Time is measured in millisecond:

|  | Number of nodes | Number of edges | pheap  | pathfinding
--- | --- | --- | --- | --- |
|DIMACS-NY| 264_346 | 733_846 | 88 |110|
|DIMACS-BAY| 321_270 | 800_172 | 94 |127|
|DIMACS-COL| 435_666 | 1_057_066 | 126 |172|
|DIMACS-FLA| 1_070_376 | 2_712_798 | 377 |626|
|DIMACS-NW| 1_207_945 | 2_840_208 | 456 |665|
|DIMACS-NE| 1_524_453 | 3_897_636 | 619 |852|
|DIMACS-CAL| 1_890_815 | 4_657_742 | 740 |1_246|
|DIMACS-LKS| 2_758_119 | 6_885_658 | 1_141 |1_695|
|DIMACS-E| 3_598_623 | 8_778_114 | 1_548 |2_151|
|DIMACS-W| 6_262_104 | 15_248_146 | 3_098 |4_460|
|DIMACS-CTR| 14_081_816 | 34_292_496 | 10_183 |11_256|
|DIMACS-USA| 23_947_347 | 58_333_344 | 16_678 |20_896|

## Minimum spanning tree
In this experiment, I measure the performance of both libraries in finding the MST. However, there are several differences between two crates that are worth mentioning: firstly, while ```pathfinding``` uses Kruskal's algorithm, I implement only the Prim's algorithm using the pairing heap. Secondly, ```pathfinding```'s implementation returns only the iterators of edges and it is the task of users to collect these iterators and (re)construct the MST. On the other hand, my implementation returns the complete graph and total weight of an MST. Thus, I run two experiments for ```pheap```, one solving without building MST, and the other for both solving and building MST.
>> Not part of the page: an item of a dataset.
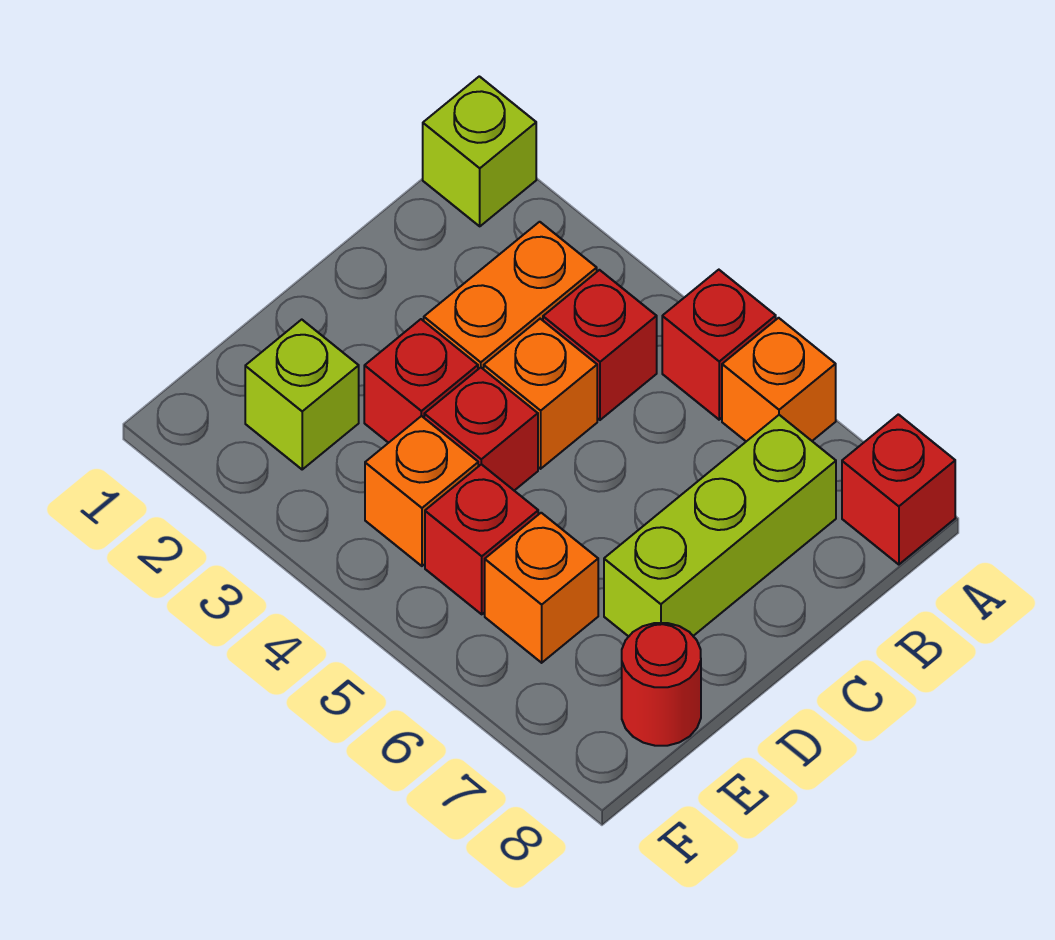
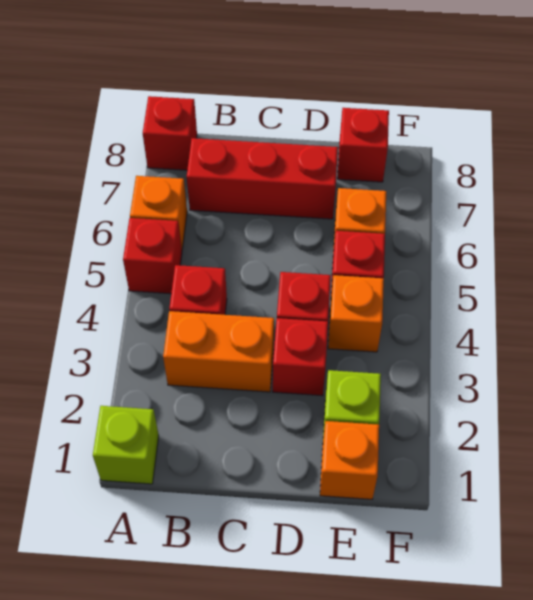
lime 1x3 brick [604,415,836,636] -> red 1x3 brick [187,138,338,219]
orange 1x1 brick [484,319,597,469] -> orange 1x1 brick moved to [320,421,379,499]
red 1x1 round brick [622,623,701,746] -> red 1x1 brick [337,108,389,182]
Average time after ten runs, measured in milliesecond:

|  | Number of nodes | Number of edges | pheap <br> (Solve) | pheap <br> (Solve + Build) | pathfinding
--- | --- | --- | --- | --- | --- |
|DIMACS-NY| 264_346 | 733_846 | 78 |140 | 132|
|DIMACS-BAY| 321_270 | 800_172 | 93 | 170 | 140|
|DIMACS-COL| 435_666 | 1_057_066 | 132 | 243 | 191|
|DIMACS-FLA| 1_070_376 | 2_712_798 | 358 | 727 |598|
|DIMACS-NW| 1_207_945 | 2_840_208 | 409 | 863 | 622|
|DIMACS-NE| 1_524_453 | 3_897_636 | 565 | 1_144 | 845|
|DIMACS-CAL| 1_890_815 | 4_657_742 | 715 | 1_553 | 1_148|
|DIMACS-LKS| 2_758_119 | 6_885_658 | 1_093 | 2_307 | 1_641|
|DIMACS-E| 3_598_623 | 8_778_114 | 1_452 | 3_100 | 2_125|
|DIMACS-W| 6_262_104 | 15_248_146 | 2_618 | 5_732 | 4_042|
|DIMACS-CTR| 14_081_816 | 34_292_496 | 7_371 | 16_470 |9_712|
|DIMACS-USA| 23_947_347 | 58_333_344 | 11_785 | 25_450 |17_943|

## License

Licensed under either of

 * Apache License, Version 2.0
   ([LICENSE-APACHE](LICENSE-APACHE) or http://www.apache.org/licenses/LICENSE-2.0)
 * MIT license
   ([LICENSE-MIT](LICENSE-MIT) or http://opensource.org/licenses/MIT)

at your option.

## Contribution

Unless you explicitly state otherwise, any contribution intentionally submitted for inclusion in the work by you, as defined in the Apache-2.0 license, shall be dual licensed as above, without any additional terms or conditions.